• **Task prompt**
Copy out the part of the discussion below about past relationships, from "I was engaged" up to and including "experiences as mine.".

--- Text to read ---

I was in one very long term relationship before meeting Mr. Bee, and other than that, I didn't date very much.
What about you? How many serious relationships were you in before meeting your Mr. Bee?
oooh great topic. Before meeting Mr.Esq, I was in two very serious relationships, 2 less serious, but monogomous and long term, relationships and then there was a whole bunch of guys I dated anywhere from a few dates to a few months, (but nothing serious or committed).
Two other serious relationships and a few other not so serious... I guess I had to kiss a few frogs to meet Mr RIght! :)
I didn't date a lot. I guess there were a lot of guys that only lasted through "talking" and a few dates to figure we weren't right for each other. I had one on-again, off-again relationship with a man who loved me a lot, but we were better off as friends. Although I hadn't dated a lot, I had seen enough to know my FH was a keeper within a few months.
Honestly me and the Mista has been together for 11 yrs and this is the only serious relationship I've had and I wouldn't change it for the world!!
only one serious relationship and one casual shorter one. I'm so glad to have dated so little! In my opinion it keeps the slate much cleaner and it's a less dramatic and less baggage-filled marriage.
I was engaged previously before meeting Mr. Calioc. I've been in 3 relationships that lasted about 1 1/2 years each, and at least 10 that were between 3 months and 6 months. That said, I'm not the youngest bride on here at 35yrs.
I'm glad I got all the dating and craziness out of my system before meeting my husband. I was never ready to settle down before and I've had so many wonderful experiences. Luckily, Mr. Calioc has had similar experiences as mine.
3 serious relationships. one for 3rs, one for 5yrs and one for 7yrs. my FI and i got engaged after 6 mons. i believe you know it when you know. all of a sudden what was a scarey thing for me it seemed so simple and easy.
Before meeting myMr, I was in one serious relationship for a little over two years. There were a few little ones here and there but nothing serious. Then I met my man, and we INSTANTLY fell in love. We were engaged 8 months into our relationship. Now, we have been together for two years and fall in love more and more every single day! :)
I've only been to the "I love you" phase with 3 guys before my fiance...a couple other close ones, but most of my longer relationships had a long distance element, and luckily this one has all been in the same city..got engaged on our 2 year anniversary (friends before that)
Just one other before my hubs and it lasted for about a 1 1/2 years while I was in high school. I've done very very casual dating, but I found my man and just aobut 6 years later I couldn't be happier with who I ended up with. I'm glad our history is similar because it brings us with not too much baggage, but just enough to have gotten life experiences we both needed.
I had a few other relationships... a couple that were 3 years in length, even. But looking back on how I felt in those relationships and what I feel with Mr. Doctor, I see that though I spent a significant amount of time dating those people, it definitely wasn't "serious".
There may have been some intense feelings and quantity of time spent, but if I had to be really honest, I don't even know if they were truly love. I guess I never understood how fabulous a relationship could be, so I had no idea what I was missing. I kept trying to make a pretty good thing into something more... but then he cam along and showed me what real love can transform your life into.
I really do feel like the luckiest girl!

--- Dataset excerpts ---

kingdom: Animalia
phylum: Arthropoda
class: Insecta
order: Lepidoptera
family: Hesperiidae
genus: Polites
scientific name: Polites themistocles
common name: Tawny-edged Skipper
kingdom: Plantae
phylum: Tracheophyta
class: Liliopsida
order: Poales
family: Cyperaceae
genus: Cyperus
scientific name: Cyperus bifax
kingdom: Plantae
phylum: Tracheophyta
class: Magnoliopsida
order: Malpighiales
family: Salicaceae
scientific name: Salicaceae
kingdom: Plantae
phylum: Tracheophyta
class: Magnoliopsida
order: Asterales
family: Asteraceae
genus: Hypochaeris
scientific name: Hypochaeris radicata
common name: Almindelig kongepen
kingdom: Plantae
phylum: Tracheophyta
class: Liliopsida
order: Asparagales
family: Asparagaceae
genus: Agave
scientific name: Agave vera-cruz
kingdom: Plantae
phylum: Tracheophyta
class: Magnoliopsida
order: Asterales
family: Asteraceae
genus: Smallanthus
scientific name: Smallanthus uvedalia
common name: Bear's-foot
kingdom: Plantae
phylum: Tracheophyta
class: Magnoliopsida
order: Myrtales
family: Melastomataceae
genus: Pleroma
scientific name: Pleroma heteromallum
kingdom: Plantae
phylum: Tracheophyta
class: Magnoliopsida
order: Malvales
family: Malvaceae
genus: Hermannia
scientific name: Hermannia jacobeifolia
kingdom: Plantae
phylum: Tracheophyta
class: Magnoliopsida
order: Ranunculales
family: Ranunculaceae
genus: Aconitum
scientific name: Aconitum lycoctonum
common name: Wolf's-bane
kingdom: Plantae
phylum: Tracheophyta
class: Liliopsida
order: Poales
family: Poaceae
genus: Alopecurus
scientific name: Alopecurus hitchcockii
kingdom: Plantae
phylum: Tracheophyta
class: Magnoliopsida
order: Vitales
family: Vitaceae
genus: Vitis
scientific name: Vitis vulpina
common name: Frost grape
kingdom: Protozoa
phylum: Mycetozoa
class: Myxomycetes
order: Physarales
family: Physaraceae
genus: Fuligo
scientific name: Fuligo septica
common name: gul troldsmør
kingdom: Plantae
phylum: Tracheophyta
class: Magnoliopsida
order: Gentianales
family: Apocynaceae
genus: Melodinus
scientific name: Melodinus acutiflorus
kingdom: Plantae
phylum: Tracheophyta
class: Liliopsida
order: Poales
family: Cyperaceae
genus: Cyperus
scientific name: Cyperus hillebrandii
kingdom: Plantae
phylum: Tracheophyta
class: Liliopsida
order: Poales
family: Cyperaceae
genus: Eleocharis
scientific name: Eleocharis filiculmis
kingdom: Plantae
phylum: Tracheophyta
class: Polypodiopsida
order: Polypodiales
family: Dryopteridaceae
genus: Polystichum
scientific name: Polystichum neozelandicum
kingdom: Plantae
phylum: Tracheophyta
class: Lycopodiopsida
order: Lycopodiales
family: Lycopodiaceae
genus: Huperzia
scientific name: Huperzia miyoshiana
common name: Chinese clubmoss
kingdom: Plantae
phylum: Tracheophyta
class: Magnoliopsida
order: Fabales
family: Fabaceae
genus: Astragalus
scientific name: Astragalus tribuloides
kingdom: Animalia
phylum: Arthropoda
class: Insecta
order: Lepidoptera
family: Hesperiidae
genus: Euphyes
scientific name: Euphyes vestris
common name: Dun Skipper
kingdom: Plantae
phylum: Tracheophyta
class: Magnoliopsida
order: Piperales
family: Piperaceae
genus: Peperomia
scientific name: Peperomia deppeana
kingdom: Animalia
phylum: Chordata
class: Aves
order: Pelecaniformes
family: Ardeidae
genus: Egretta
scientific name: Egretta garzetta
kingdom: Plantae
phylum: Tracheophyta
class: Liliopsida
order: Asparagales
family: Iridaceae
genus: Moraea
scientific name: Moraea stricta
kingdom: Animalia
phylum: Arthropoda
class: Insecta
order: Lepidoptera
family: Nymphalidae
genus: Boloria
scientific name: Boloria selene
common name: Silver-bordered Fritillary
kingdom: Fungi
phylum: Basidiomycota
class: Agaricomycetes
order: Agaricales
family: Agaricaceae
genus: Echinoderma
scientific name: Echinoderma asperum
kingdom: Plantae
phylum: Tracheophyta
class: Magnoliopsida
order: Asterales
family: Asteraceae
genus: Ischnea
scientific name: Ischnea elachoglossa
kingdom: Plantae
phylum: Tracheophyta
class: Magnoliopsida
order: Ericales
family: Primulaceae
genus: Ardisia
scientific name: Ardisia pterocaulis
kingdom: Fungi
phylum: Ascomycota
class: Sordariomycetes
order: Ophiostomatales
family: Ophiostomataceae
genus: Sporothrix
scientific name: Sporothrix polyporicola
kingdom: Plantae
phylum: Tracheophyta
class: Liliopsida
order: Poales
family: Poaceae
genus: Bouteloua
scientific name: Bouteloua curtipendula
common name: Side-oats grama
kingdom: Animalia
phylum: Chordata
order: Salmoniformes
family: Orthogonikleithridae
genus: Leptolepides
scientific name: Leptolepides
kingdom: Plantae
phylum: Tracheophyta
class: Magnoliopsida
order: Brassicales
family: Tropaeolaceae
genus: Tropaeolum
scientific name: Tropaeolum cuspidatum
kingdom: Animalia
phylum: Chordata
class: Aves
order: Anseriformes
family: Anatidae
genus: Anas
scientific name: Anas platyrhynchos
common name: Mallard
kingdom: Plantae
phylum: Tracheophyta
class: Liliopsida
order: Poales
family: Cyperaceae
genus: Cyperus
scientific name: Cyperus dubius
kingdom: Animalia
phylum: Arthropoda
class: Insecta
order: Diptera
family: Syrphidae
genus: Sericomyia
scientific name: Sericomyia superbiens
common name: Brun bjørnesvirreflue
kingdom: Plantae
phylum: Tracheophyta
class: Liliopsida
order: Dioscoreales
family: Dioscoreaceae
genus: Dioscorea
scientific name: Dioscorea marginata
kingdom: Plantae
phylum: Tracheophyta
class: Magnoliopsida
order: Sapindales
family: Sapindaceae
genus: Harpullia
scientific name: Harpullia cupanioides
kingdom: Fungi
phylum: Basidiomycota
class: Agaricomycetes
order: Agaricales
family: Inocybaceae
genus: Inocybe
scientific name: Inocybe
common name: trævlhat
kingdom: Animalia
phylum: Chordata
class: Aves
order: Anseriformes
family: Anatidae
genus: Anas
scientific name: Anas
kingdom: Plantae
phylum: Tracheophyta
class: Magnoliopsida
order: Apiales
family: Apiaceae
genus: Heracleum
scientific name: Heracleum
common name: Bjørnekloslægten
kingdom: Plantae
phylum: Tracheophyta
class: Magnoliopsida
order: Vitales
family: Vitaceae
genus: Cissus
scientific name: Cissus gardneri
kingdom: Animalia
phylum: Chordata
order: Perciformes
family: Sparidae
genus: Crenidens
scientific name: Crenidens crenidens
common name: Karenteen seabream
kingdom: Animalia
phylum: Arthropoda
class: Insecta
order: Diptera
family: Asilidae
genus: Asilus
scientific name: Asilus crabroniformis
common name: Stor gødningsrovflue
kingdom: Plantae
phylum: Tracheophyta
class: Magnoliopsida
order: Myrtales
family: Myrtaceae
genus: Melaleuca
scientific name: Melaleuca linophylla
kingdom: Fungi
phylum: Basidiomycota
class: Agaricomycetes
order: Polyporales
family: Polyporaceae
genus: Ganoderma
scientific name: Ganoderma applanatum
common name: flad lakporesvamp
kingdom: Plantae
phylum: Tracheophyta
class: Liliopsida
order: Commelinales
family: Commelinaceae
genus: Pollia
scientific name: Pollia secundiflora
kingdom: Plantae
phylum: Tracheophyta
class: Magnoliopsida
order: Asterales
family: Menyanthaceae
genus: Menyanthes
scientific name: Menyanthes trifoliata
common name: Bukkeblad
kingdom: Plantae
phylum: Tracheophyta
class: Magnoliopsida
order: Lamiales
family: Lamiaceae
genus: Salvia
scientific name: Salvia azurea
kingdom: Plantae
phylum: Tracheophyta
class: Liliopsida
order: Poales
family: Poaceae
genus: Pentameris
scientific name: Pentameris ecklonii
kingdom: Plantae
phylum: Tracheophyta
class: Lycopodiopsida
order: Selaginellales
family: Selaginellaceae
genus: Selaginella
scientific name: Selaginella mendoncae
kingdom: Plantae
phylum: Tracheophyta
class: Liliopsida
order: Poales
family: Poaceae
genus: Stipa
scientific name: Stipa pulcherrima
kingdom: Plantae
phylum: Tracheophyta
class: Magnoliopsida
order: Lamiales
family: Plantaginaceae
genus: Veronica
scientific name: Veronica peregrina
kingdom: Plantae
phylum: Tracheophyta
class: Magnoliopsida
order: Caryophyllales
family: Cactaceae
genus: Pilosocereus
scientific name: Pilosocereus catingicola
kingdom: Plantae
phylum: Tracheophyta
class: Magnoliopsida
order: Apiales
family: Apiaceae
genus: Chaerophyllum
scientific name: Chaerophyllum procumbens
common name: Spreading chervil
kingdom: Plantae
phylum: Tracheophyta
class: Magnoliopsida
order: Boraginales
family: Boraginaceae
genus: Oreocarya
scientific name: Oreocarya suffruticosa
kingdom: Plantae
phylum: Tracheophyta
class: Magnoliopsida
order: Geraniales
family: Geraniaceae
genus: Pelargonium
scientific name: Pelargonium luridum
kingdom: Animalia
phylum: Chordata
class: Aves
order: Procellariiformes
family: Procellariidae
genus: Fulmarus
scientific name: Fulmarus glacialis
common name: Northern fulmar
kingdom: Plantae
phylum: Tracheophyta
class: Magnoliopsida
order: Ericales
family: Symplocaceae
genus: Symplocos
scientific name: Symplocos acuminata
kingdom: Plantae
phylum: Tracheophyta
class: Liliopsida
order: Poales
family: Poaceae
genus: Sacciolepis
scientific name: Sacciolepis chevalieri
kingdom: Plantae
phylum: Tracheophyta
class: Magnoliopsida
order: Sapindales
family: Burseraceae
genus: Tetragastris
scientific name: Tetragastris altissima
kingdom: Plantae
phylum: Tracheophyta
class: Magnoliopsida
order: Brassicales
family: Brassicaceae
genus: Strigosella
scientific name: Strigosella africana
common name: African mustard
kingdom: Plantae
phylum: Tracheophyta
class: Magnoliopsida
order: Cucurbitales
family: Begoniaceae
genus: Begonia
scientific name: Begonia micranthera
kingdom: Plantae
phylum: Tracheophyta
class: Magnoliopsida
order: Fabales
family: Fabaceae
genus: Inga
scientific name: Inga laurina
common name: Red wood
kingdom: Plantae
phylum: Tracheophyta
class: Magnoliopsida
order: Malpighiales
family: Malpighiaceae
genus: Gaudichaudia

---

• **Result of this task**
I was engaged previously before meeting Mr. Calioc. I've been in 3 relationships that lasted about 1 1/2 years each, and at least 10 that were between 3 months and 6 months. That said, I'm not the youngest bride on here at 35yrs.
I'm glad I got all the dating and craziness out of my system before meeting my husband. I was never ready to settle down before and I've had so many wonderful experiences. Luckily, Mr. Calioc has had similar experiences as mine.